___ Data supplied ___

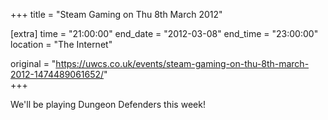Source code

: +++
title = "Steam Gaming on Thu 8th March 2012"

[extra]
time = "21:00:00"
end_date = "2012-03-08"
end_time = "23:00:00"
location = "The Internet"

original = "https://uwcs.co.uk/events/steam-gaming-on-thu-8th-march-2012-1474489061652/"    
+++

We'll be playing Dungeon Defenders this week\!

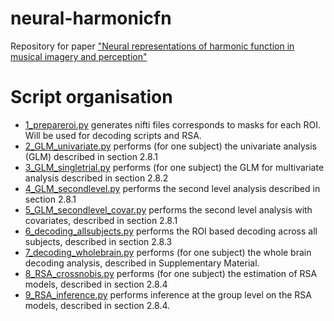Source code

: # neural-harmonicfn
Repository for paper ["Neural representations of harmonic function in musical imagery and perception"](https://osf.io/qu5vy/)

# Script organisation 

- [1_prepareroi.py](1_prepareroi.py) generates nifti files corresponds to masks for each ROI. Will be used for decoding scripts and RSA. 
- [2_GLM_univariate.py](2_GLM_univariate.py) performs (for one subject) the univariate analysis (GLM) described in section 2.8.1
- [3_GLM_singletrial.py](3_GLM_singletrial.py) performs (for one subject) the GLM for multivariate analysis described in section 2.8.2
- [4_GLM_secondlevel.py](4_GLM_secondlevel.py) performs the second level analysis described in section 2.8.1
- [5_GLM_secondlevel_covar.py](5_GLM_secondlevel_covar.py) performs the second level analysis with covariates, described in section 2.8.1
- [6_decoding_allsubjects.py](6_decoding_allsubjects.py) performs the ROI based decoding across all subjects, described in section 2.8.3
- [7_decoding_wholebrain.py](7_decoding_wholebrain.py) performs (for one subject) the whole brain decoding analysis, described in Supplementary Material.
- [8_RSA_crossnobis.py](8_RSA_crossnobis.py) performs (for one subject) the estimation of RSA models, described in section 2.8.4
- [9_RSA_inference.py](9_RSA_inference.py) performs inference at the group level on the RSA models, described in section 2.8.4.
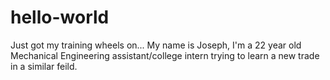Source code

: # hello-world
Just got my training wheels on...
My name is Joseph, I'm a 22 year old Mechanical Engineering assistant/college intern trying to learn a new trade in a similar feild.
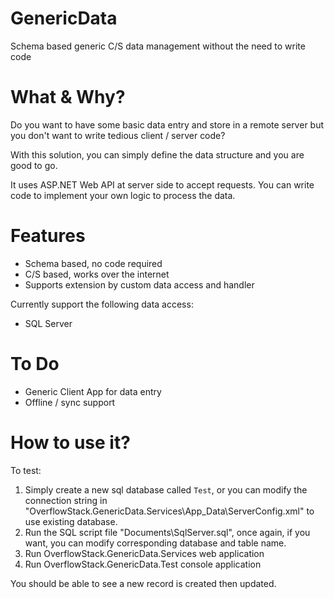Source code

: # GenericData
Schema based generic C/S data management without the need to write code

# What & Why?
Do you want to have some basic data entry and store in a remote server but you don't want to write tedious client / server code?

With this solution, you can simply define the data structure and you are good to go.

It uses ASP.NET Web API at server side to accept requests. You can write code to implement your own logic to process the data.

# Features

- Schema based, no code required
- C/S based, works over the internet
- Supports extension by custom data access and handler

Currently support the following data access:

- SQL Server

# To Do

- Generic Client App for data entry
- Offline / sync support

# How to use it?

To test:
1. Simply create a new sql database called `Test`, or you can modify the connection string in "OverflowStack.GenericData.Services\App_Data\ServerConfig.xml" to use existing database.
2. Run the SQL script file "Documents\SqlServer.sql", once again, if you want, you can modify corresponding database and table name.
3. Run OverflowStack.GenericData.Services web application
4. Run OverflowStack.GenericData.Test console application

You should be able to see a new record is created then updated.
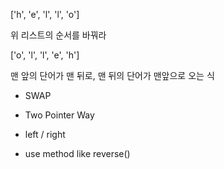 ['h', 'e', 'l', 'l', 'o']

위 리스트의 순서를 바꿔라 

['o', 'l', 'l', 'e', 'h']

맨 앞의 단어가 맨 뒤로, 맨 뒤의 단어가 맨앞으로 오는 식

* SWAP 
* Two Pointer Way
* left / right 

* use method like reverse()
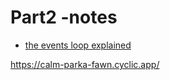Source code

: # Part2 -notes

- [the events loop explained](https://learning.edx.org/course/course-v1:Microsoft+DEV234x+2T2018/block-v1:Microsoft+DEV234x+2T2018+type@sequential+block@1461631d15d24c4d9236d521212456b2/block-v1:Microsoft+DEV234x+2T2018+type@vertical+block@812edbe650c347769a9f7b15d319119b)

https://calm-parka-fawn.cyclic.app/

___

§ Task:
Return each of the lines exactly as they appear above, with no images.

§ Your response:
Source code

: +++
title = "Steam Gaming on Thu 8th March 2012"

[extra]
time = "21:00:00"
end_date = "2012-03-08"
end_time = "23:00:00"
location = "The Internet"

original = "https://uwcs.co.uk/events/steam-gaming-on-thu-8th-march-2012-1474489061652/"    
+++

We'll be playing Dungeon Defenders this week\!

Source code

: # neural-harmonicfn
Repository for paper ["Neural representations of harmonic function in musical imagery and perception"](https://osf.io/qu5vy/)

# Script organisation 

- [1_prepareroi.py](1_prepareroi.py) generates nifti files corresponds to masks for each ROI. Will be used for decoding scripts and RSA. 
- [2_GLM_univariate.py](2_GLM_univariate.py) performs (for one subject) the univariate analysis (GLM) described in section 2.8.1
- [3_GLM_singletrial.py](3_GLM_singletrial.py) performs (for one subject) the GLM for multivariate analysis described in section 2.8.2
- [4_GLM_secondlevel.py](4_GLM_secondlevel.py) performs the second level analysis described in section 2.8.1
- [5_GLM_secondlevel_covar.py](5_GLM_secondlevel_covar.py) performs the second level analysis with covariates, described in section 2.8.1
- [6_decoding_allsubjects.py](6_decoding_allsubjects.py) performs the ROI based decoding across all subjects, described in section 2.8.3
- [7_decoding_wholebrain.py](7_decoding_wholebrain.py) performs (for one subject) the whole brain decoding analysis, described in Supplementary Material.
- [8_RSA_crossnobis.py](8_RSA_crossnobis.py) performs (for one subject) the estimation of RSA models, described in section 2.8.4
- [9_RSA_inference.py](9_RSA_inference.py) performs inference at the group level on the RSA models, described in section 2.8.4.
Source code

: # hello-world
Just got my training wheels on...
My name is Joseph, I'm a 22 year old Mechanical Engineering assistant/college intern trying to learn a new trade in a similar feild.
Source code

: # GenericData
Schema based generic C/S data management without the need to write code

# What & Why?
Do you want to have some basic data entry and store in a remote server but you don't want to write tedious client / server code?

With this solution, you can simply define the data structure and you are good to go.

It uses ASP.NET Web API at server side to accept requests. You can write code to implement your own logic to process the data.

# Features

- Schema based, no code required
- C/S based, works over the internet
- Supports extension by custom data access and handler

Currently support the following data access:

- SQL Server

# To Do

- Generic Client App for data entry
- Offline / sync support

# How to use it?

To test:
1. Simply create a new sql database called `Test`, or you can modify the connection string in "OverflowStack.GenericData.Services\App_Data\ServerConfig.xml" to use existing database.
2. Run the SQL script file "Documents\SqlServer.sql", once again, if you want, you can modify corresponding database and table name.
3. Run OverflowStack.GenericData.Services web application
4. Run OverflowStack.GenericData.Test console application

You should be able to see a new record is created then updated.
 ['h', 'e', 'l', 'l', 'o']

위 리스트의 순서를 바꿔라 

['o', 'l', 'l', 'e', 'h']

맨 앞의 단어가 맨 뒤로, 맨 뒤의 단어가 맨앞으로 오는 식

* SWAP 
* Two Pointer Way
* left / right 

* use method like reverse()
Source code

: # Part2 -notes

- [the events loop explained](https://learning.edx.org/course/course-v1:Microsoft+DEV234x+2T2018/block-v1:Microsoft+DEV234x+2T2018+type@sequential+block@1461631d15d24c4d9236d521212456b2/block-v1:Microsoft+DEV234x+2T2018+type@vertical+block@812edbe650c347769a9f7b15d319119b)

https://calm-parka-fawn.cyclic.app/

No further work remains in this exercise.